◆ **Texto selecionado**

☆ ☆ ☆ ☆ ☆

Sabe-se que a ansiedade excessiva se associa a piores resultados relacionais entre a díade mãe/recém-nascido, prejudica o funcionamento materno, condiciona a distress e pode, em casos extremos, levar ao infanticídio. Alguns autores conjeturam ainda que a exposição à ansiedade materna, desde o momento da conceção, pode ter efeitos negativos no desenvolvimento fetal normal e, posteriormente, no desenvolvimento infantil. A ansiedade no pós-parto associa-se a uma disrupção entre a díade mãe/bebé, a um risco aumentado de abuso infantil, à diminuição da probabilidade de amamentar, a um aumento da probabilidade de a criança desenvolver ansiedade, tendo um efeito nefasto na saúde da mulher e da criança.
Fatores predisponentes para a ansiedade no pós-parto
Os fatores condicionantes da ansiedade no pós-parto são a escolaridade materna elevada, historial prévio de depressão, parto pré-termo, experiência negativa do parto e da primeira semana do pós-parto, baixa eficácia materna, baixo apoio do parceiro, perceção do choro do bebé como excessivo e saúde materna deteriorada. Além disso, as expectativas da mulher em relação à gravidez, parto e pós-parto podem predispô-la a um transtorno ansioso se as suas expectativas não vão ao encontro daquilo que acontece na realidade, imperando sentimentos de medo e a sensação de perder o controlo. A mulher que tem receio do parto e o experiencia como um evento negativo, apresenta maiores níveis de ansiedade do que a que tem uma boa experiência. Não é propriamente o evento de uma complicação durante o parto que leva a mulher a apresentar sentimentos ansiosos, mas o medo da possibilidade desses eventos ocorrerem. Outro aspeto importante relaciona-se com a autoeficácia materna que se traduz na capacidade de a mulher organizar e executar tarefas e ações da maternidade. A perceção que a mesma detém do seu papel e a confiança que tem para prestar os cuidados ao recém-nascido afetam o seu agir e podem causar sentimentos ansiosos se a mulher se vê como incapaz.
O que fazer enquanto profissional de saúde?

☆ ☆ ☆ ☆ ☆

(Itens de um conjunto de dados)
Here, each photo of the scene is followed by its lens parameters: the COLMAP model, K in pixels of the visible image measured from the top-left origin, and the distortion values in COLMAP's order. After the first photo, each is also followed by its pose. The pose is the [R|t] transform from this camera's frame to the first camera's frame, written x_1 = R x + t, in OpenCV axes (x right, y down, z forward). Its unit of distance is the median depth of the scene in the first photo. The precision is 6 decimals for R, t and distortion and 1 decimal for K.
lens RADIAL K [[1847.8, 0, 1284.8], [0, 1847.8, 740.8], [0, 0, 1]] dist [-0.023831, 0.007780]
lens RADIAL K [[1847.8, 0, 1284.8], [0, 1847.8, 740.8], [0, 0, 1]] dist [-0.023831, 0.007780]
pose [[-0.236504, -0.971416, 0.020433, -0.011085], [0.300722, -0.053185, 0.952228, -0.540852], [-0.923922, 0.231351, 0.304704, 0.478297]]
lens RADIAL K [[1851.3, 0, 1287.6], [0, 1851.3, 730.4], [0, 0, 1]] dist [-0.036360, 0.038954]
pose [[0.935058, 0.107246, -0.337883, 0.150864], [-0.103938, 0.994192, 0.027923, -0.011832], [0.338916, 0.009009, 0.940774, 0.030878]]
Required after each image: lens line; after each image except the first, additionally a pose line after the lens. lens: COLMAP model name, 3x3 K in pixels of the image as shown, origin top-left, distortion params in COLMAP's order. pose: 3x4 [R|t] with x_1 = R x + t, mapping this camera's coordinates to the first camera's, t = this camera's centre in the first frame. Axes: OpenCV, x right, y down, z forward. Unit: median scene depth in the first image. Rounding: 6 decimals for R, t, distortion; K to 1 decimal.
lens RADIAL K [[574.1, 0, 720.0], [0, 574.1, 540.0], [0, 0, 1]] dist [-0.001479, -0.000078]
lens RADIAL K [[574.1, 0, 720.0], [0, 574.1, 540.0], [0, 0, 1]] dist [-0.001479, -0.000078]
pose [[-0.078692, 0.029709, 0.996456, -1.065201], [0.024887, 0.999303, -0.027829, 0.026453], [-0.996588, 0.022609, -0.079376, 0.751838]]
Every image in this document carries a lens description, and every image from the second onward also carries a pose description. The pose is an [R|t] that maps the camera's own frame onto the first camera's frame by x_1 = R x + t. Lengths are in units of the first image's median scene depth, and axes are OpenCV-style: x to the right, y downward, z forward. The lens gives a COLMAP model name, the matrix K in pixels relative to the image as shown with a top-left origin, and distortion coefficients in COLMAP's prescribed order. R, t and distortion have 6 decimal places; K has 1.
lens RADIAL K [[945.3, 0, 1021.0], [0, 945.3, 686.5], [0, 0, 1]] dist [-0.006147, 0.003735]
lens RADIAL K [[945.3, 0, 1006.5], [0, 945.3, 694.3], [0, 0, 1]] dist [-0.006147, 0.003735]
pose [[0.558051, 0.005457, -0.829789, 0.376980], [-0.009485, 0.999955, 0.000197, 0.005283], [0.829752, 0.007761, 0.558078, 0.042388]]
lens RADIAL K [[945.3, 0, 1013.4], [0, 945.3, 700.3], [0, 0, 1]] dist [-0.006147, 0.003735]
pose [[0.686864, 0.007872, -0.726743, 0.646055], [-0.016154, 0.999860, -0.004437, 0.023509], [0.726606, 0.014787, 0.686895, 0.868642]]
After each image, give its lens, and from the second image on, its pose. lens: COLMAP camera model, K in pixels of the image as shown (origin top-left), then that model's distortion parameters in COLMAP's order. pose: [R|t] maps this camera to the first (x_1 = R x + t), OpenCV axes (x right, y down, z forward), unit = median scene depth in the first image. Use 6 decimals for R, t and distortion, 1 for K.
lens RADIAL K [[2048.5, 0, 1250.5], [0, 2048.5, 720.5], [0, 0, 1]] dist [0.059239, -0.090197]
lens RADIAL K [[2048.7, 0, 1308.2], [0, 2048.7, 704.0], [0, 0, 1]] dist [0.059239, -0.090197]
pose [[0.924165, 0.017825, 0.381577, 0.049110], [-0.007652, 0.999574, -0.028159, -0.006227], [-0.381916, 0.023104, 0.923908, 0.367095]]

☆ ☆ ☆ ☆ ☆

◆ **O que fazer**
(1) Transcreva do texto sobre a ansiedade no pós-parto o trecho entre "Sabe-se que a" e "e da criança.", ambos incluídos.
(2) De acordo com o texto sobre a ansiedade no pós-parto, em que se traduz a autoeficácia materna?
(3) Prossiga o texto sobre a ansiedade no pós-parto a partir do ponto em que termina.

◆ **Exercícios resolvidos**
(1)
Sabe-se que a ansiedade excessiva se associa a piores resultados relacionais entre a díade mãe/recém-nascido, prejudica o funcionamento materno, condiciona a distress e pode, em casos extremos, levar ao infanticídio. Alguns autores conjeturam ainda que a exposição à ansiedade materna, desde o momento da conceção, pode ter efeitos negativos no desenvolvimento fetal normal e, posteriormente, no desenvolvimento infantil. A ansiedade no pós-parto associa-se a uma disrupção entre a díade mãe/bebé, a um risco aumentado de abuso infantil, à diminuição da probabilidade de amamentar, a um aumento da probabilidade de a criança desenvolver ansiedade, tendo um efeito nefasto na saúde da mulher e da criança.

(2) Na capacidade de a mulher organizar e executar tarefas e ações da maternidade.

(3)
O profissional de saúde, como veículo para o bem-estar e de promoção da saúde materna, denota um papel importante no seio da relação que estabelece com a mulher. A forma como age e comunica tem um impacto significativo numa fase tão sensível e vulnerável, uma vez que a sua ação pode condicionar positiva ou negativamente a saúde mental da mulher. Mesmo que o profissional tenha boas intenções e sinta que a está a apoiar, se a sua ação não for cuidadosa e adequada, poderá predispô-la à ansiedade no pós-parto. Deve respeitar a mulher e validar os seus sentimentos para que esta se sinta acolhida nesta etapa tão importante da sua vida.
Como deve então fazer isso?
Baseando a sua ação na escuta ativa e na empatia e tentando construir uma relação terapêutica que tenha por base a confiança. A comunicação é fundamental, não apenas a comunicação verbal, mas também toda a forma como o profissional de saúde se apresenta à mulher: o tom de voz, as palavras que escolhe, como as transmite, as expressões que utiliza, a linguagem corporal, etc. Quando o profissional de saúde detém uma postura altiva, arrogante, fria, sem sentimento, a mulher sente-se desamparada, não consegue confiar e como consequência não expõe o que a atormenta. Assim sendo, vive reclusa dentro da sua mente, sem ter alguém que a compreenda e que valorize os seus sentimentos e angústias. Mais facilmente uma mulher procura auxílio se sentir que foi escutada de forma empática e mais fácil será estabelecer um plano terapêutico para uma mulher que partilha a sua experiência e os seus sentimentos ansiosos. Portanto, estabelece-se a comunicação como ferramenta essencial para a atuação do profissional de saúde e para o estabelecimento de um plano de ação junto da mulher, quando este tipo de transtorno está presente.